Scheler also held that values form a hierarchy. Of course one may or may not agree with him here – these are matters of judgment and intuition, rather than argument – but what seems to me significant is that, without knowing anything about hemisphere differences, he perfectly illustrates the polarity of value systems of the two hemispheres. The right hemisphere sees the lower values as deriving their power from the higher ones which they serve; the left hemisphere is reductionist, and accounts for higher values by reference to lower values, its governing values of use and pleasure. Scheler’s hierarchy begins with the lowest level, of what he calls sinnliche Werte, or values of the senses – whether something is pleasant or unpleasant. Values of utility (or uselessness) are on the same level as those of the senses, since ‘nothing can meaningfully be called useful except as a means to pleasure; utility … in reality has no value except as a means to pleasure.’ The next level is that of Lebenswerte, ‘values of life’, or vitality: what is noble or admirable, such as courage, bravery, readiness to sacrifice, daring, magnanimity, loyalty, humility, and so on; or, on the contrary, what is mean (gemein), such as cowardice, pusillanimity, self-seeking, small-mindedness, treachery and arrogance. Then comes the realm of the geistige Werte, values of the intellect or spirit – principally justice, beauty and truth, with their opposites. The final realm is that of das Heilige, the holy. See Figure 4.2.

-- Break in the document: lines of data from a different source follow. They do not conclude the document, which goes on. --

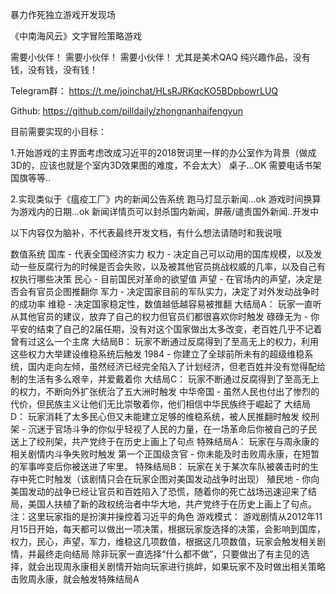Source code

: 暴力作死独立游戏开发现场

《中南海风云》文字冒险策略游戏

需要小伙伴！ 需要小伙伴！ 需要小伙伴！
尤其是美术QAQ
纯兴趣作品，没有钱，没有钱，没有钱！


Telegram群：
https://t.me/joinchat/HLsRJRKqcKO5BDpbowrLUQ

Github:
https://github.com/pilldaily/zhongnanhaifengyun

目前需要实现的小目标：

1.开始游戏的主界面考虑改成习近平的2018贺词里一样的办公室作为背景（做成3D的，应该也就是个室内3D效果图的难度，不会太大）
桌子...OK
需要电话书架国旗等等..

2.实现类似于《瘟疫工厂》内的新闻公告系统
跑马灯显示新闻...ok
游戏时间换算为游戏内的日期...ok
新闻详情页可以封杀国内新闻，屏蔽/谴责国外新闻..开发中

以下内容仅为脑补，不代表最终开发文档，有什么想法请随时和我说哦

数值系统
国库 - 代表全国经济实力
权力 - 决定自己可以动用的国库规模，以及发动一些反腐行为的时候是否会失败，以及被其他官员挑战权威的几率，以及自己有权执行哪些决策
民心 - 目前国民对革命的欲望值
声望 - 在官场内的声望，决定是否会有官员企图推翻你
军力 - 决定国家目前的军队实力，决定了对外发动战争时的成功率
维稳 - 决定国家稳定性，数值越低越容易被推翻
大结局A：
玩家一直听从其他官员的建议，放弃了自己的权力但官员们都很喜欢你时触发
碌碌无为 - 你平安的结束了自己的2届任期，没有对这个国家做出太多改变，老百姓几乎不记着曾有过这么一个主席
大结局B：
玩家不断通过反腐得到了至高无上的权力，利用这些权力大举建设维稳系统后触发
1984 - 你建立了全球前所未有的超级维稳系统，国内走向左倾，虽然经济已经完全陷入了计划经济，但老百姓并没有觉得配给制的生活有多么艰辛，并爱戴着你
大结局C：
玩家不断通过反腐得到了至高无上的权力，不断向外扩张统治了五大洲时触发
中华帝国 - 虽然人民也付出了惨烈的代价，但民族主义让他们无比崇敬着你，他们相信中华民族终于崛起了
大结局D：
玩家消耗了太多民心但又未能建立足够的维稳系统，被人民推翻时触发
绞刑架 - 沉迷于官场斗争的你似乎轻视了人民的力量，在一场革命后你被自己的子民送上了绞刑架，共产党终于在历史上画上了句点
特殊结局A：
玩家在与周永康的相关剧情内斗争失败时触发
第一个正国级贪官 - 你未能及时击败周永康，在短暂的军事哗变后你被送进了牢里。
特殊结局B：
玩家在关于某次车队被袭击时的生存中死亡时触发（该剧情只会在玩家企图对美国发动战争时出现）
殖民地 - 你向美国发动的战争已经让官员和百姓陷入了恐慌，随着你的死亡战场迅速迎来了结局，美国人扶植了新的政权统治者中华大地，共产党终于在历史上画上了句点。
注：这里玩家指的是扮演并操控着习近平的角色
游戏模式：
游戏剧情从2012年11月15日开始，每天都可以做出一项决策，根据玩家旋选择的决策，会影响到国库，权力，民心，声望，军力，维稳这几项数值，根据这几项数值，玩家会触发相关剧情，并最终走向结局
除非玩家一直选择“什么都不做”，只要做出了有主见的选择，就会出现周永康相关剧情开始向玩家进行挑衅，如果玩家不及时做出相关策略击败周永康，就会触发特殊结局A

It is relevant to the thesis of this book that there are important qualities which happen to be instrumentally useful, and therefore should be pursued on utilitarian grounds, but that doing so makes no sense, since they cannot be grasped by an effort of will, and the attempt to do so merely drives them further away. This is a point made with great subtlety and elegance by the philosopher Jon Elster, in his brilliant book Sour Grapes: as typical of such values he mentions wisdom, humility, virtue, courage, love, sympathy, admiration, faith and understanding. It is yet another Gödelian point of weakness in rationalism (his book is subtitled Studies in the Subversion of Rationality). If pursued for their utility, they vanish into nothing. All such values belong to the higher levels of Scheler’s hierarchy. The values of the useful and pleasurable, those of the lowest rank, are the only ones to which left-hemisphere modes of operation are applicable – and even these are often self-defeating to pursue (as the paradox of hedonism demonstrates). As things are re-presented in the left hemisphere, it is their use-value that is salient. In the world it brings into being, everything is either reduced to utility or rejected with considerable vehemence, a vehemence that appears to be born of frustration, and the affront to its ‘will to power’. The higher values in Scheler’s hierarchy, all of which require affective or moral engagement with the world, depend on the right hemisphere.

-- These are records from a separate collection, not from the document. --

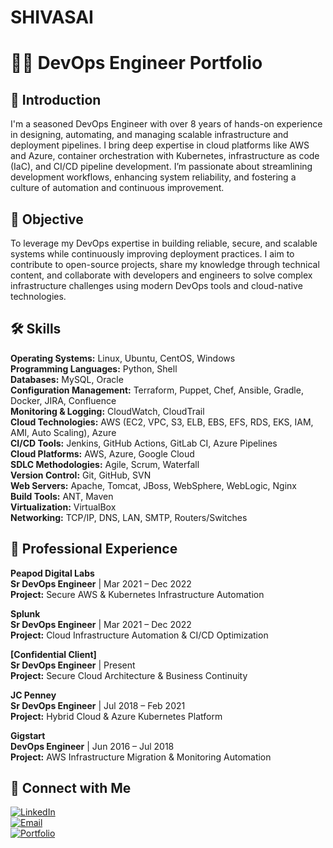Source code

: #  SHIVASAI

# 👨‍💻 DevOps Engineer Portfolio

## 🔹 Introduction
I'm a seasoned DevOps Engineer with over 8 years of hands-on experience in designing, automating, and managing scalable infrastructure and deployment pipelines. I bring deep expertise in cloud platforms like AWS and Azure, container orchestration with Kubernetes, infrastructure as code (IaC), and CI/CD pipeline development. I’m passionate about streamlining development workflows, enhancing system reliability, and fostering a culture of automation and continuous improvement.

## 🎯 Objective
To leverage my DevOps expertise in building reliable, secure, and scalable systems while continuously improving deployment practices. I aim to contribute to open-source projects, share my knowledge through technical content, and collaborate with developers and engineers to solve complex infrastructure challenges using modern DevOps tools and cloud-native technologies.

## 🛠️ Skills

**Operating Systems:** Linux, Ubuntu, CentOS, Windows  
**Programming Languages:** Python, Shell  
**Databases:** MySQL, Oracle  
**Configuration Management:** Terraform, Puppet, Chef, Ansible, Gradle, Docker, JIRA, Confluence  
**Monitoring & Logging:** CloudWatch, CloudTrail  
**Cloud Technologies:** AWS (EC2, VPC, S3, ELB, EBS, EFS, RDS, EKS, IAM, AMI, Auto Scaling), Azure  
**CI/CD Tools:** Jenkins, GitHub Actions, GitLab CI, Azure Pipelines  
**Cloud Platforms:** AWS, Azure, Google Cloud  
**SDLC Methodologies:** Agile, Scrum, Waterfall  
**Version Control:** Git, GitHub, SVN  
**Web Servers:** Apache, Tomcat, JBoss, WebSphere, WebLogic, Nginx  
**Build Tools:** ANT, Maven  
**Virtualization:** VirtualBox  
**Networking:** TCP/IP, DNS, LAN, SMTP, Routers/Switches

## 💼 Professional Experience

**Peapod Digital Labs**  
**Sr DevOps Engineer** | Mar 2021 – Dec 2022  
**Project:** Secure AWS & Kubernetes Infrastructure Automation  

**Splunk**  
**Sr DevOps Engineer** | Mar 2021 – Dec 2022  
**Project:** Cloud Infrastructure Automation & CI/CD Optimization  

**[Confidential Client]**  
**Sr DevOps Engineer** | Present  
**Project:** Secure Cloud Architecture & Business Continuity  

**JC Penney**  
**Sr DevOps Engineer** | Jul 2018 – Feb 2021  
**Project:** Hybrid Cloud & Azure Kubernetes Platform  

**Gigstart**  
**DevOps Engineer** | Jun 2016 – Jul 2018  
**Project:** AWS Infrastructure Migration & Monitoring Automation

## 🔗 Connect with Me

[![LinkedIn](https://img.shields.io/badge/LinkedIn-Connect-blue?logo=linkedin)](https://www.linkedin.com/in/shiva-sai-gourishetti-218a71352/in/your-profile)  
[![Email](https://img.shields.io/badge/Email-Contact-red?logo=gmail)](mailto:your.gourishivasai06@example.com)  
[![Portfolio](https://img.shields.io/badge/Website-Visit-green?logo=google-chrome)](https://your-portfolio-url.com)
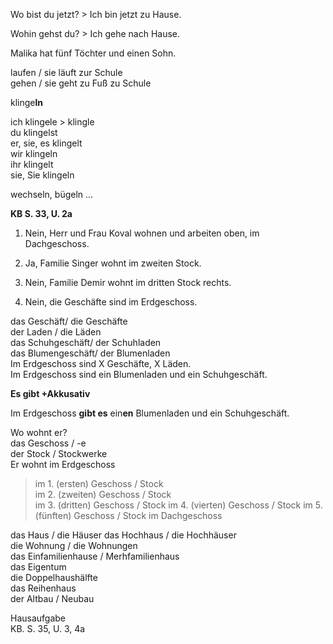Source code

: Wo bist du jetzt?  > Ich bin jetzt zu Hause.  

Wohin gehst du?  > Ich gehe nach Hause.  

Malika hat fünf Töchter und einen Sohn.  

laufen / sie läuft zur Schule  
gehen / sie geht zu Fuß zu Schule  

klinge**ln**  

ich kling~~e~~le > klingle  
du klingelst  
er, sie, es klingelt  
wir klingeln  
ihr klingelt  
sie, Sie klingeln

wechseln, bügeln ...  

**KB S. 33, U. 2a**  

1. Nein, Herr und Frau Koval wohnen und arbeiten oben, im Dachgeschoss.  

2. Ja, Familie Singer wohnt im zweiten Stock.  

3. Nein, Familie Demir wohnt im dritten Stock rechts.  
4. Nein, die Geschäfte sind im Erdgeschoss. 

das Geschäft/ die Geschäfte  
der Laden / die Läden    
das Schuhgeschäft/ der Schuhladen  
das Blumengeschäft/ der Blumenladen  
Im Erdgeschoss sind X Geschäfte, X Läden.  
Im Erdgeschoss sind ein Blumenladen und ein Schuhgeschäft.  

**Es gibt +Akkusativ**   

Im Erdgeschoss **gibt es** ein**en** Blumenladen und ein Schuhgeschäft.  

Wo wohnt er?  
das Geschoss / -e  
der Stock / Stockwerke  
Er wohnt im Erdgeschoss  

> im 1. (ersten) Geschoss / Stock  
> im 2. (zweiten) Geschoss / Stock  
> im 3. (dritten) Geschoss / Stock
> im 4. (vierten) Geschoss / Stock
> im 5. (fünften) Geschoss / Stock
> im Dachgeschoss  

das Haus / die Häuser
das Hochhaus / die Hochhäuser  
die Wohnung / die Wohnungen  
das Einfamilienhause / Merhfamilienhaus  
das Eigentum  
die Doppelhaushälfte  
das Reihenhaus  
der Altbau / Neubau  

Hausaufgabe  
KB. S. 35, U. 3, 4a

It is said that the meaning of the Hebrew words translated as ‘good and evil’, in the Genesis myth of Adam and Eve eating the fruit of the Tree of the Knowledge of Good and Evil, ‘mean precisely the useful and the useless, in other words, what is useful for survival and what is not’.

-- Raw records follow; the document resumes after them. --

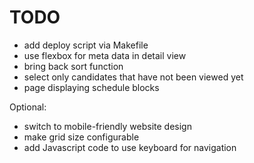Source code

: # TODO #

* add deploy script via Makefile
* use flexbox for meta data in detail view
* bring back sort function
* select only candidates that have not been viewed yet
* page displaying schedule blocks

Optional:
* switch to mobile-friendly website design
* make grid size configurable
* add Javascript code to use keyboard for navigation
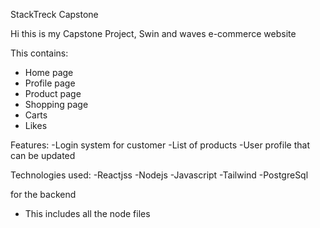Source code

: StackTreck Capstone

Hi this is my Capstone Project, Swin and waves e-commerce website

This contains:
- Home page
- Profile page
- Product page
- Shopping page
- Carts
- Likes

Features:
-Login system for customer
-List of products
-User profile that can be updated


Technologies used:
-Reactjss
-Nodejs
-Javascript
-Tailwind
-PostgreSql


for the backend 
- This includes all the node files 

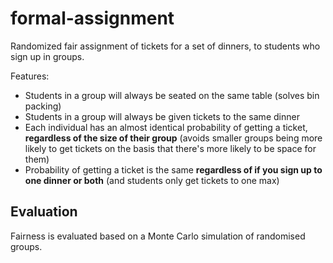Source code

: # formal-assignment

Randomized fair assignment of tickets for a set of dinners, to students who sign up in groups.

Features:
- Students in a group will always be seated on the same table (solves bin packing)
- Students in a group will always be given tickets to the same dinner
- Each individual has an almost identical probability of getting a ticket, **regardless of the size of their group** (avoids smaller groups being more likely to get tickets on the basis that there's more likely to be space for them)
- Probability of getting a ticket is the same **regardless of if you sign up to one dinner or both** (and students only get tickets to one max)

## Evaluation

Fairness is evaluated based on a Monte Carlo simulation of randomised groups.
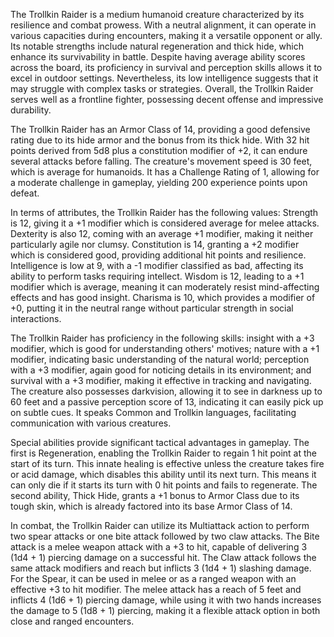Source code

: The Trollkin Raider is a medium humanoid creature characterized by its resilience and combat prowess. With a neutral alignment, it can operate in various capacities during encounters, making it a versatile opponent or ally. Its notable strengths include natural regeneration and thick hide, which enhance its survivability in battle. Despite having average ability scores across the board, its proficiency in survival and perception skills allows it to excel in outdoor settings. Nevertheless, its low intelligence suggests that it may struggle with complex tasks or strategies. Overall, the Trollkin Raider serves well as a frontline fighter, possessing decent offense and impressive durability.

The Trollkin Raider has an Armor Class of 14, providing a good defensive rating due to its hide armor and the bonus from its thick hide. With 32 hit points derived from 5d8 plus a constitution modifier of +2, it can endure several attacks before falling. The creature's movement speed is 30 feet, which is average for humanoids. It has a Challenge Rating of 1, allowing for a moderate challenge in gameplay, yielding 200 experience points upon defeat.

In terms of attributes, the Trollkin Raider has the following values: Strength is 12, giving it a +1 modifier which is considered average for melee attacks. Dexterity is also 12, coming with an average +1 modifier, making it neither particularly agile nor clumsy. Constitution is 14, granting a +2 modifier which is considered good, providing additional hit points and resilience. Intelligence is low at 9, with a -1 modifier classified as bad, affecting its ability to perform tasks requiring intellect. Wisdom is 12, leading to a +1 modifier which is average, meaning it can moderately resist mind-affecting effects and has good insight. Charisma is 10, which provides a modifier of +0, putting it in the neutral range without particular strength in social interactions.

The Trollkin Raider has proficiency in the following skills: insight with a +3 modifier, which is good for understanding others' motives; nature with a +1 modifier, indicating basic understanding of the natural world; perception with a +3 modifier, again good for noticing details in its environment; and survival with a +3 modifier, making it effective in tracking and navigating. The creature also possesses darkvision, allowing it to see in darkness up to 60 feet and a passive perception score of 13, indicating it can easily pick up on subtle cues. It speaks Common and Trollkin languages, facilitating communication with various creatures.

Special abilities provide significant tactical advantages in gameplay. The first is Regeneration, enabling the Trollkin Raider to regain 1 hit point at the start of its turn. This innate healing is effective unless the creature takes fire or acid damage, which disables this ability until its next turn. This means it can only die if it starts its turn with 0 hit points and fails to regenerate. The second ability, Thick Hide, grants a +1 bonus to Armor Class due to its tough skin, which is already factored into its base Armor Class of 14.

In combat, the Trollkin Raider can utilize its Multiattack action to perform two spear attacks or one bite attack followed by two claw attacks. The Bite attack is a melee weapon attack with a +3 to hit, capable of delivering 3 (1d4 + 1) piercing damage on a successful hit. The Claw attack follows the same attack modifiers and reach but inflicts 3 (1d4 + 1) slashing damage. For the Spear, it can be used in melee or as a ranged weapon with an effective +3 to hit modifier. The melee attack has a reach of 5 feet and inflicts 4 (1d6 + 1) piercing damage, while using it with two hands increases the damage to 5 (1d8 + 1) piercing, making it a flexible attack option in both close and ranged encounters.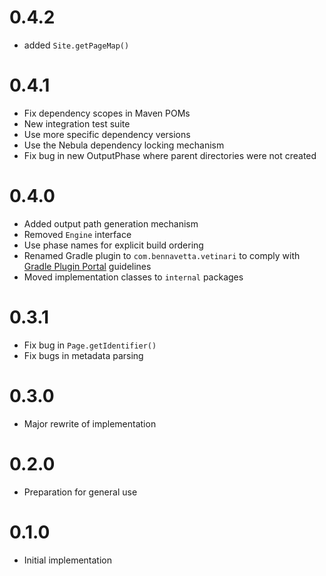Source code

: # 0.4.2

* added `Site.getPageMap()`

# 0.4.1

* Fix dependency scopes in Maven POMs
* New integration test suite
* Use more specific dependency versions
* Use the Nebula dependency locking mechanism
* Fix bug in new OutputPhase where parent directories were not created

# 0.4.0

* Added output path generation mechanism
* Removed `Engine` interface
* Use phase names for explicit build ordering
* Renamed Gradle plugin to `com.bennavetta.vetinari` to comply with [Gradle Plugin Portal](http://plugins.gradle.org) guidelines
* Moved implementation classes to `internal` packages

# 0.3.1

* Fix bug in `Page.getIdentifier()`
* Fix bugs in metadata parsing

# 0.3.0

* Major rewrite of implementation

# 0.2.0

* Preparation for general use

# 0.1.0

* Initial implementation
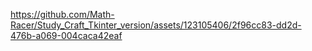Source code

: 

https://github.com/Math-Racer/Study_Craft_Tkinter_version/assets/123105406/2f96cc83-dd2d-476b-a069-004caca42eaf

If a left-hemisphere process consistently seems to run up against the limits of its own method and needs to transcend them, that is convincing evidence that the reality it is trying to describe is something Other. The fact that in the twentieth century philosophers, like physicists, increasingly arrived at conclusions that are at variance with their own left-hemisphere methodology, and suggest the primacy of the world as the right hemisphere would deliver it, tells us something important.’